“Mio marito e giornalista Franco Fracassi è in stato di fermo all’aeroporto di Kiev, sequestrato in una stanza e senza passaporto, controllato da militari come se fosse un criminale per via degli articoli di denuncia che aveva pubblicato lo scorso anno su Popoff. Mi rivolgo soprattutto ai colleghi: diffondete. Ecco cos’è l’Ucraina oggi”.
E’ quanto scriveva ieri sul proprio profilo facebook Giorgia Pietropaoli, la moglie del giornalista italiano Franco Fracassi, denunciando che ieri pomeriggio l’uomo era stato fermato senza motivo dalle autorità ucraine all’aeroporto di Kiev, mentre si apprestava a prendere il volo per Odessa. A lungo Fracassi è stato rinchiuso trattenuto nella camera di sicurezza del commissariato dello scalo, privato del passaporto, sorvegliato a vista da alcuni militari e in attesa di essere espulso. E’ evidente che gli articoli pubblicati da Fracassi sulla situazione in Ucraina dopo il golpe nazionalista del febbraio del 2014 non sono piaciuti affatto al nuovo regime che ha pensato bene di vendicarsi, dimostrando però così per l’ennesima volta la propria natura.
Ieri in serata Giorgia Pietropaoli ha informato che, dopo esser stato avvisato del fermo, il console italiano a Kiev è riuscito a incontrare Franco Fracassi, ad ottenere la riconsegna del suo passaporto e la possibilità di far passare al giornalista la notte nell’ambasciata italiana.
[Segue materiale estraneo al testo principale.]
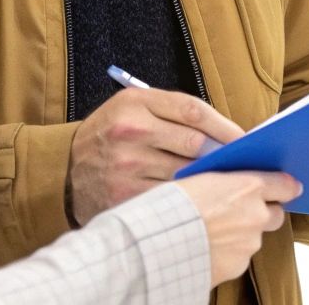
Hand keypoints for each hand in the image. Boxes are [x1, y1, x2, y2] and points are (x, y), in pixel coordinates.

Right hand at [68, 88, 246, 223]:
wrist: (62, 170)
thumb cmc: (110, 134)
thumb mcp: (134, 107)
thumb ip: (174, 114)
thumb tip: (227, 135)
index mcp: (135, 103)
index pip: (193, 111)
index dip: (225, 127)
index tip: (246, 140)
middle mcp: (130, 132)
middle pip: (194, 144)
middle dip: (223, 156)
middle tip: (243, 165)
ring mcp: (126, 167)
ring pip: (186, 175)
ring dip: (211, 182)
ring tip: (228, 187)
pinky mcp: (124, 198)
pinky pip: (169, 201)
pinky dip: (189, 204)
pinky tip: (201, 205)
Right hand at [177, 171, 299, 285]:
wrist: (157, 244)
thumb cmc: (171, 205)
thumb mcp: (199, 178)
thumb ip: (226, 181)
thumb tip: (234, 183)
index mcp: (248, 187)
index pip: (285, 184)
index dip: (285, 186)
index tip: (286, 187)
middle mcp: (256, 215)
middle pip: (276, 214)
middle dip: (264, 213)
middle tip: (241, 211)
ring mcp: (249, 244)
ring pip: (255, 238)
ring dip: (242, 235)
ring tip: (212, 233)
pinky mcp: (238, 266)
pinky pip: (239, 257)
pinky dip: (228, 254)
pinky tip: (206, 249)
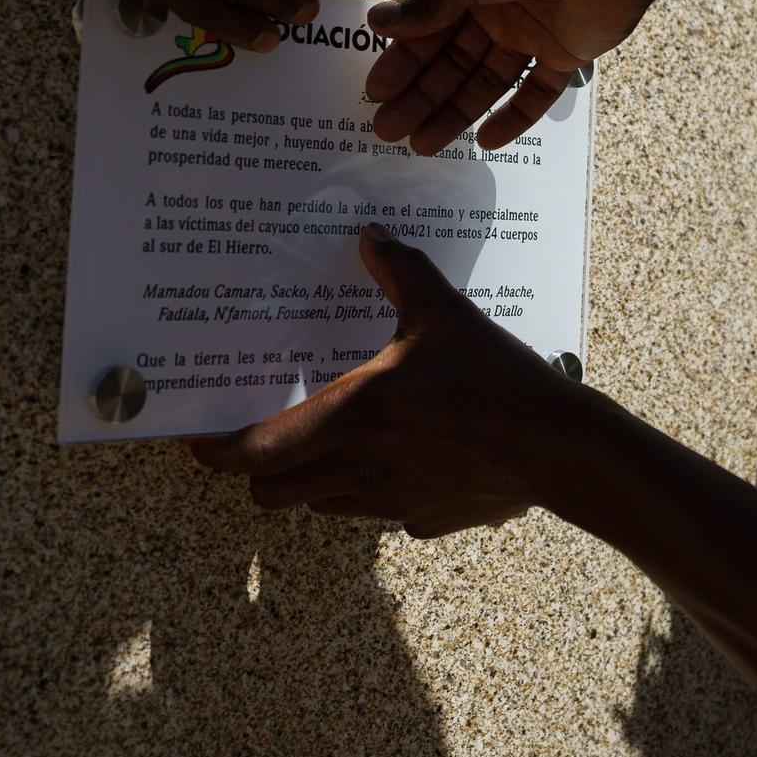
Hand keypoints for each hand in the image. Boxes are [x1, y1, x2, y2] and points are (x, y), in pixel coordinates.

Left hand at [189, 225, 584, 537]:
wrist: (558, 448)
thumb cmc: (494, 380)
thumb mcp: (444, 312)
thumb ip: (399, 270)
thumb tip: (370, 235)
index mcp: (350, 417)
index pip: (254, 453)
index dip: (216, 450)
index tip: (198, 439)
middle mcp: (357, 470)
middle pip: (271, 493)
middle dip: (259, 471)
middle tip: (265, 434)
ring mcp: (388, 504)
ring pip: (320, 506)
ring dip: (311, 481)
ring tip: (330, 441)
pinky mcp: (422, 520)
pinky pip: (376, 512)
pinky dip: (371, 490)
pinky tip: (402, 456)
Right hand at [364, 0, 652, 152]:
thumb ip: (429, 2)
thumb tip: (379, 23)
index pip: (427, 28)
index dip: (401, 61)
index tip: (376, 92)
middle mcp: (498, 7)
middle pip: (451, 62)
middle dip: (419, 96)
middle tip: (387, 130)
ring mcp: (532, 33)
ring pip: (486, 82)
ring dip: (454, 113)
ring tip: (422, 146)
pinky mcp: (567, 53)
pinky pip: (536, 93)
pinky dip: (513, 118)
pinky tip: (486, 141)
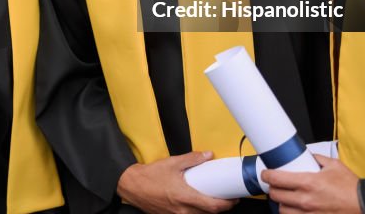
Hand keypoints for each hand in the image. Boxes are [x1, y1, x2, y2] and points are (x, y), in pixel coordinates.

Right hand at [117, 151, 238, 213]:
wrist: (131, 185)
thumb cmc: (150, 176)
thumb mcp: (172, 163)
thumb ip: (192, 159)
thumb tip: (207, 155)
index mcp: (185, 197)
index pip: (213, 207)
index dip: (227, 205)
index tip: (233, 199)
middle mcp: (182, 210)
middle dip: (220, 208)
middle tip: (226, 198)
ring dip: (207, 210)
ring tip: (211, 199)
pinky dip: (195, 211)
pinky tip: (194, 203)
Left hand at [263, 154, 361, 213]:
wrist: (364, 205)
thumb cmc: (351, 188)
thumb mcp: (334, 165)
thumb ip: (317, 159)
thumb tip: (307, 155)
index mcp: (308, 183)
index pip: (276, 179)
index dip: (267, 175)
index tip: (266, 173)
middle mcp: (305, 200)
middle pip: (275, 195)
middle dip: (273, 188)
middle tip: (276, 184)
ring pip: (282, 210)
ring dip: (282, 203)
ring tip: (286, 198)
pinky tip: (296, 209)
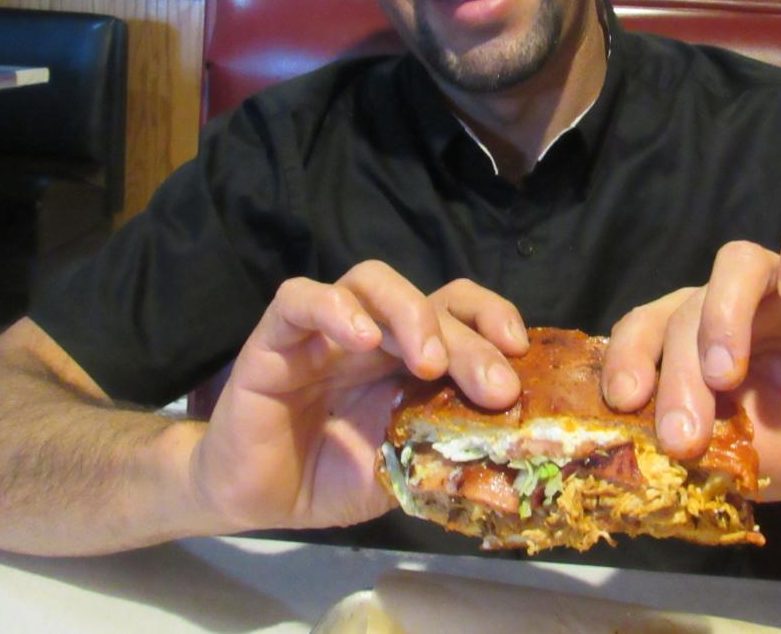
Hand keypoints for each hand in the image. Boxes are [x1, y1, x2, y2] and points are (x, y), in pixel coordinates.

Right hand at [188, 263, 526, 530]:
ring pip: (370, 280)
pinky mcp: (275, 339)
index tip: (520, 353)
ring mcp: (324, 330)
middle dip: (468, 340)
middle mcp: (374, 332)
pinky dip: (334, 308)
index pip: (459, 308)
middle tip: (493, 386)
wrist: (260, 500)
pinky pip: (300, 299)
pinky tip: (363, 337)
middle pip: (427, 301)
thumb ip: (445, 444)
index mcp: (409, 355)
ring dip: (409, 312)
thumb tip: (509, 442)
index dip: (493, 317)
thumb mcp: (405, 464)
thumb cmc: (335, 475)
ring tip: (427, 361)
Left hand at [602, 201, 780, 499]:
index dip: (625, 358)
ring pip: (737, 263)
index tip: (624, 403)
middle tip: (683, 435)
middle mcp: (727, 301)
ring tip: (725, 375)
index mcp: (689, 337)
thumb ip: (697, 447)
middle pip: (686, 309)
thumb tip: (648, 455)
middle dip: (678, 374)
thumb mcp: (734, 459)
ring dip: (722, 317)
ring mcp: (780, 282)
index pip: (642, 327)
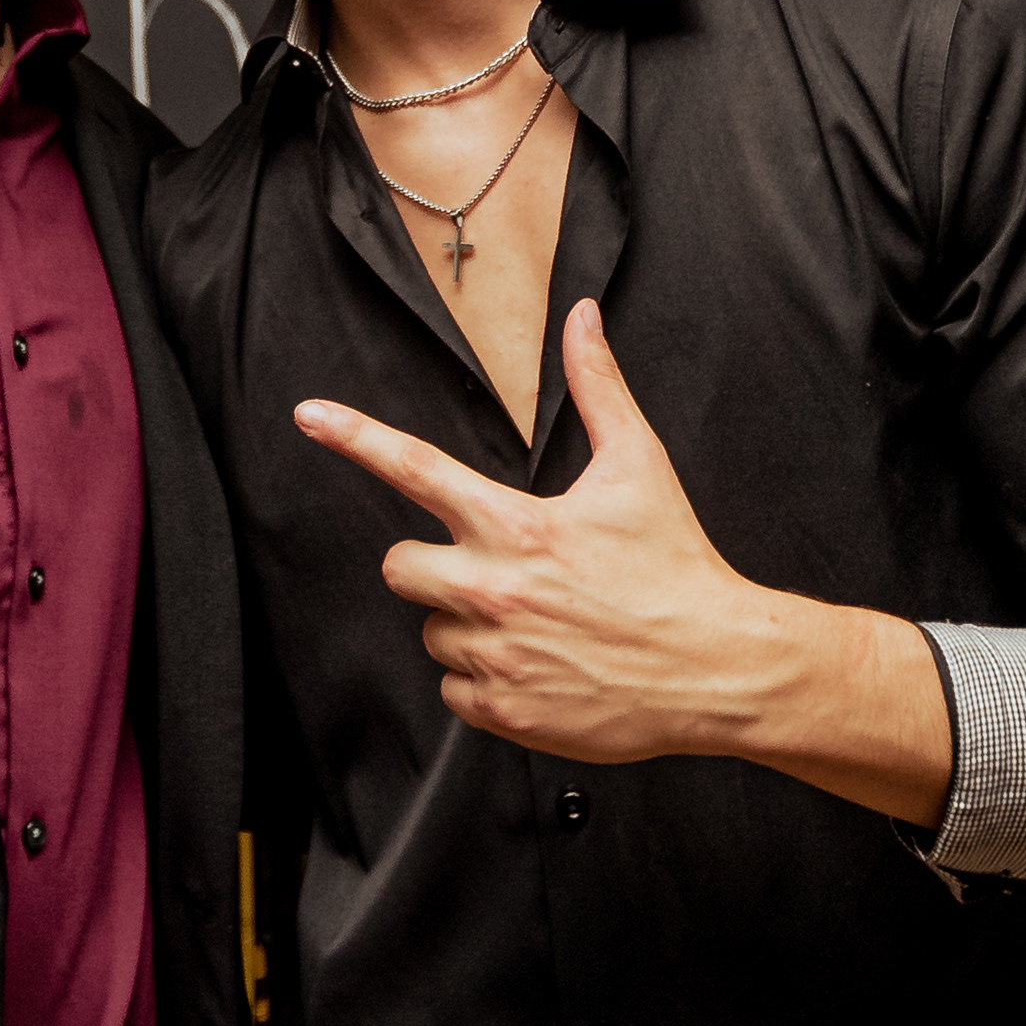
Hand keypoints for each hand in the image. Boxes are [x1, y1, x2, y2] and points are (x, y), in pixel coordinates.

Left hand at [292, 300, 951, 823]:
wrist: (716, 667)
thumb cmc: (676, 564)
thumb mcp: (640, 467)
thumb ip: (599, 388)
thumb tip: (582, 316)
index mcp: (516, 525)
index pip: (416, 470)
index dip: (356, 438)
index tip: (308, 415)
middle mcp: (493, 589)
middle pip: (398, 566)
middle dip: (432, 564)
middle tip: (491, 569)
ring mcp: (493, 654)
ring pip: (430, 631)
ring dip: (467, 626)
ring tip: (536, 623)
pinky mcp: (502, 709)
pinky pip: (454, 689)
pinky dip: (486, 680)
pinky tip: (540, 666)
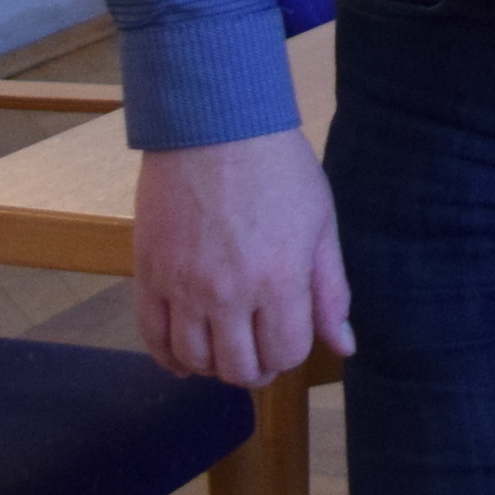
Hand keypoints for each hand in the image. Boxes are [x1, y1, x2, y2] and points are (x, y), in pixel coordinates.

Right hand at [132, 130, 351, 388]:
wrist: (214, 126)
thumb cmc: (278, 168)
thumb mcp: (320, 225)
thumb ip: (331, 290)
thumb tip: (344, 345)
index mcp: (280, 281)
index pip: (285, 353)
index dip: (290, 355)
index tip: (288, 338)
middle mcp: (229, 293)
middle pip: (239, 367)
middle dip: (255, 369)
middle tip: (258, 353)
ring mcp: (184, 287)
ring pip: (194, 360)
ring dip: (213, 366)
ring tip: (225, 349)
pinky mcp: (149, 275)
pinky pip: (151, 338)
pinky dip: (168, 358)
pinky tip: (184, 357)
Confermata però l’espulsione di Fracassi al quale ieri è stato consegnato un foglio di via nel quale viene dichiarato “Persona non gradita in Ucraina”. Secondo quanto reso noto dalle stesse autorità di Kiev il provvedimento contro il giornalista sarebbe stato adottato perché “Fracassi avrebbe scritto articoli che arrecano danno all’immagine di Kiev”.
C’è da giurare che i colleghi italiani non si indigneranno più di tanto per quanto accaduto a Fracassi. In fondo, Kiev rimane pur sempre un utile alleato dell’Italia e dell’Unione Europea. Se i nostri governi hanno appoggiato un colpo di stato fornendo legittimità e copertura politica anche a forze apertamente neonaziste per togliere di mezzo un governo che si rifiutava di firmare le condizioni capestro per l’adesione del paese al trattato di associazione con l’Unione Europea vorrà pur dire qualcosa.
Fatto sta che per l’ennesima volta il regime di Kiev l’ha spuntata e non potremo leggere ciò che Fracassi si apprestava a scrivere sul primo anniversario del tremendo massacro di Odessa, che ricorre proprio oggi. Esattamente un anno fa, in un assalto preordinato alla Casa dei Sindacati della città meridionale ucraina, decine di antifascisti, militanti dei sindacati e dei partiti di sinistra furono assassinati, bruciati vivi, selvaggiamente torturati. Un episodio presto consegnato all’oblio da parte della grande stampa occidentale, ma che qualcuno si ostina ancora a indagare e a ricordare.